PURPOSE OF REVIEW: Hair cells and spiral ganglion neurons form functional pairings in the cochlea that transduce the mechanical energy of sound into signals that are carried to the brainstem. Mutations of genes affecting the development and maintenance of these two cell populations cause deafness in humans and other animals. This review highlights recent findings regarding the development of hair cell stereocilia and spiral ganglion neurons in the cochlea. RECENT
FINDINGS: Genes underlying Usher syndrome 1A have shed light on possible molecular participants in the development and structure of the hair cell stereocilia. Analysis of deaf mouse mutants have uncovered genes involved in stereocilia elongation and the orientation of the stereociliary bundles. Studies on the regulation of spiral ganglion neuronal survival and guidance suggest that the timing of expression of specific growth factors along the cochlear spiral is involved in maintaining the divergence of vestibular and cochlear nerve fibers.
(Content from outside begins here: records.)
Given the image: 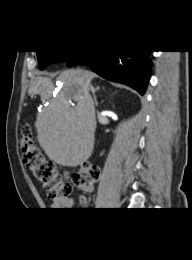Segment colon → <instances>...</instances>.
<instances>
[{
    "instance_id": "obj_1",
    "label": "colon",
    "mask_w": 192,
    "mask_h": 260,
    "mask_svg": "<svg viewBox=\"0 0 192 260\" xmlns=\"http://www.w3.org/2000/svg\"><path fill=\"white\" fill-rule=\"evenodd\" d=\"M21 148L23 162L38 180L48 196L53 200H61L70 197L72 185L67 177L60 173L55 165L48 161L41 150L34 144L32 131L28 124H24L21 130ZM100 175L99 168L92 163H84L81 168L72 175L75 185L84 193L91 192Z\"/></svg>"
}]
</instances>
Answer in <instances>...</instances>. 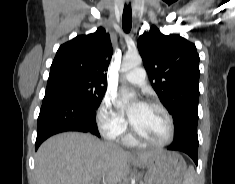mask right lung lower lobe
Instances as JSON below:
<instances>
[{
  "mask_svg": "<svg viewBox=\"0 0 235 184\" xmlns=\"http://www.w3.org/2000/svg\"><path fill=\"white\" fill-rule=\"evenodd\" d=\"M59 88L46 89L38 117L35 150L52 135L66 131L89 132L98 137L95 111Z\"/></svg>",
  "mask_w": 235,
  "mask_h": 184,
  "instance_id": "obj_1",
  "label": "right lung lower lobe"
}]
</instances>
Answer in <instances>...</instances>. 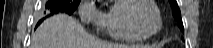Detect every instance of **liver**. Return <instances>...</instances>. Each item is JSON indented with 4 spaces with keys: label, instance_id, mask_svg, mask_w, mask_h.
<instances>
[{
    "label": "liver",
    "instance_id": "obj_1",
    "mask_svg": "<svg viewBox=\"0 0 213 48\" xmlns=\"http://www.w3.org/2000/svg\"><path fill=\"white\" fill-rule=\"evenodd\" d=\"M31 48H139L107 43L89 35L81 24L66 14L54 15L43 21L32 34Z\"/></svg>",
    "mask_w": 213,
    "mask_h": 48
}]
</instances>
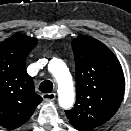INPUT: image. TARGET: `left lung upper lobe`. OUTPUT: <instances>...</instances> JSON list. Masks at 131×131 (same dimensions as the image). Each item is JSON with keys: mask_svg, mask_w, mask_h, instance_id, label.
Returning <instances> with one entry per match:
<instances>
[{"mask_svg": "<svg viewBox=\"0 0 131 131\" xmlns=\"http://www.w3.org/2000/svg\"><path fill=\"white\" fill-rule=\"evenodd\" d=\"M76 65V103L65 111L79 131H92L118 110L125 88L120 62L100 41L85 35L72 40Z\"/></svg>", "mask_w": 131, "mask_h": 131, "instance_id": "obj_1", "label": "left lung upper lobe"}]
</instances>
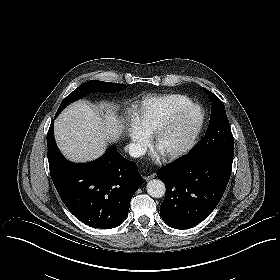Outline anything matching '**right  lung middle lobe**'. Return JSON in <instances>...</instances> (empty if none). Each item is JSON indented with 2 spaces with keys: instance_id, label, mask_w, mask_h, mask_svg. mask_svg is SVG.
I'll return each instance as SVG.
<instances>
[{
  "instance_id": "right-lung-middle-lobe-1",
  "label": "right lung middle lobe",
  "mask_w": 280,
  "mask_h": 280,
  "mask_svg": "<svg viewBox=\"0 0 280 280\" xmlns=\"http://www.w3.org/2000/svg\"><path fill=\"white\" fill-rule=\"evenodd\" d=\"M127 87L125 84L103 82L98 80H91L82 85H80L76 90L70 93L61 102L58 111L55 116H57L66 106L70 103L81 99L82 97L92 93V92H117L124 90Z\"/></svg>"
}]
</instances>
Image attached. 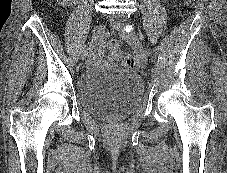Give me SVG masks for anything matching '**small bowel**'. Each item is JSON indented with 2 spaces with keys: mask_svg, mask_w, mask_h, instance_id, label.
Wrapping results in <instances>:
<instances>
[{
  "mask_svg": "<svg viewBox=\"0 0 227 173\" xmlns=\"http://www.w3.org/2000/svg\"><path fill=\"white\" fill-rule=\"evenodd\" d=\"M101 54H102L101 51L96 52L94 55V60L99 59L101 57Z\"/></svg>",
  "mask_w": 227,
  "mask_h": 173,
  "instance_id": "c3829d8e",
  "label": "small bowel"
}]
</instances>
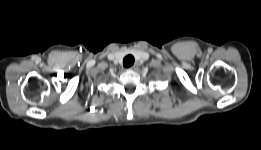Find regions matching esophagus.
<instances>
[{"label":"esophagus","mask_w":261,"mask_h":150,"mask_svg":"<svg viewBox=\"0 0 261 150\" xmlns=\"http://www.w3.org/2000/svg\"><path fill=\"white\" fill-rule=\"evenodd\" d=\"M136 68H137V65L134 64V65H132L129 69H130V70H135Z\"/></svg>","instance_id":"obj_1"}]
</instances>
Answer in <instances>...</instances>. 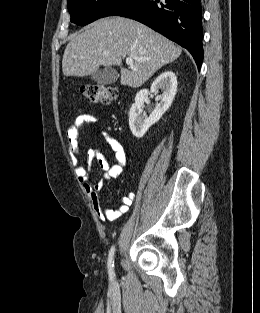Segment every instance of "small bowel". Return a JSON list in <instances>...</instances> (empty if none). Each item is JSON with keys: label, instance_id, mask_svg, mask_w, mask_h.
<instances>
[{"label": "small bowel", "instance_id": "1", "mask_svg": "<svg viewBox=\"0 0 260 313\" xmlns=\"http://www.w3.org/2000/svg\"><path fill=\"white\" fill-rule=\"evenodd\" d=\"M98 124H100V120L97 117L89 114H84L81 110H78L75 113L73 122L65 132V140L68 146V152L71 158L72 165L75 169V174L79 179V182L84 192L91 201L94 212L101 221H114L128 211L135 198V193L131 192L128 195L124 196L121 199V204L117 208H106L102 206L98 194L102 187V184L100 182L92 184L88 180L87 167L81 162L78 154V135L85 126ZM102 135L114 152L117 163L110 164L102 155L96 152H89L88 159L92 160L96 158L99 161V164L104 171L103 179H116L122 175L124 168L127 164L126 150L123 144L114 137H112L110 134H108V132L103 131Z\"/></svg>", "mask_w": 260, "mask_h": 313}]
</instances>
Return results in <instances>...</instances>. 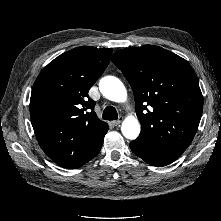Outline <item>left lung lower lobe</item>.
I'll return each instance as SVG.
<instances>
[{
    "label": "left lung lower lobe",
    "mask_w": 221,
    "mask_h": 221,
    "mask_svg": "<svg viewBox=\"0 0 221 221\" xmlns=\"http://www.w3.org/2000/svg\"><path fill=\"white\" fill-rule=\"evenodd\" d=\"M131 150L152 166H165L175 161L184 151L171 147H164L133 141L130 143Z\"/></svg>",
    "instance_id": "obj_1"
}]
</instances>
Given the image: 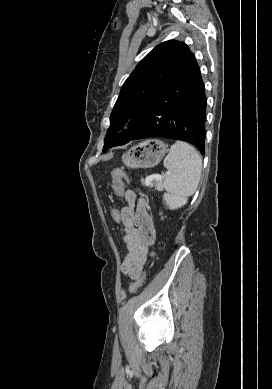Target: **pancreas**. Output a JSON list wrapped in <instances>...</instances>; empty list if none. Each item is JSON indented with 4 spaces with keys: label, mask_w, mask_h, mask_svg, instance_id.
I'll list each match as a JSON object with an SVG mask.
<instances>
[{
    "label": "pancreas",
    "mask_w": 272,
    "mask_h": 389,
    "mask_svg": "<svg viewBox=\"0 0 272 389\" xmlns=\"http://www.w3.org/2000/svg\"><path fill=\"white\" fill-rule=\"evenodd\" d=\"M144 184L146 185V183L144 182ZM149 186H153V184L151 183Z\"/></svg>",
    "instance_id": "obj_1"
}]
</instances>
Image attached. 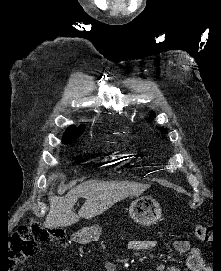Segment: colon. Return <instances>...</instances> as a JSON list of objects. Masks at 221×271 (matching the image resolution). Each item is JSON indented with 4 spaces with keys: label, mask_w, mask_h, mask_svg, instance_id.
<instances>
[{
    "label": "colon",
    "mask_w": 221,
    "mask_h": 271,
    "mask_svg": "<svg viewBox=\"0 0 221 271\" xmlns=\"http://www.w3.org/2000/svg\"><path fill=\"white\" fill-rule=\"evenodd\" d=\"M24 223L25 226H19L9 240V258L12 263H22L34 255L39 244L58 239L65 234L63 228L41 227L33 215L27 216ZM196 235L202 242L211 240L210 229L205 224L197 226Z\"/></svg>",
    "instance_id": "5ec220e1"
}]
</instances>
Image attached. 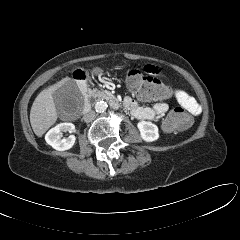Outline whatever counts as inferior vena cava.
I'll return each instance as SVG.
<instances>
[{
  "mask_svg": "<svg viewBox=\"0 0 240 240\" xmlns=\"http://www.w3.org/2000/svg\"><path fill=\"white\" fill-rule=\"evenodd\" d=\"M95 118V112L93 110H89L88 112H86L83 116V120L86 123L91 122L93 119Z\"/></svg>",
  "mask_w": 240,
  "mask_h": 240,
  "instance_id": "obj_1",
  "label": "inferior vena cava"
}]
</instances>
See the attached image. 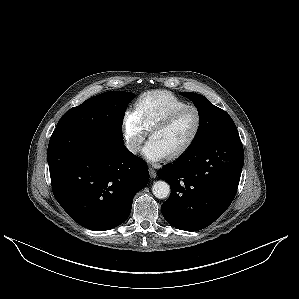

SUMMARY: Examining human and mouse genes affecting hearing has not only provided insight into causes of human deafness, but has also opened a window into how stereociliary bundles are constructed and spiral ganglion neurons are preserved and guided during development. Synthesis of information from diverse lines of research pinpoints genes for screening or repair in the genetic medicine of the future and dramatizes the intimate relationship between strict adherence to complex developmental programs and hearing. In addition, future improvements in the efficacy of cochlear implants may depend on the preservation and manipulation of adult spiral ganglion neurons. Developmental mechanisms promise to yield insight into possible interventions to redirect or reconnect spiral ganglion neurons in damaged cochlea.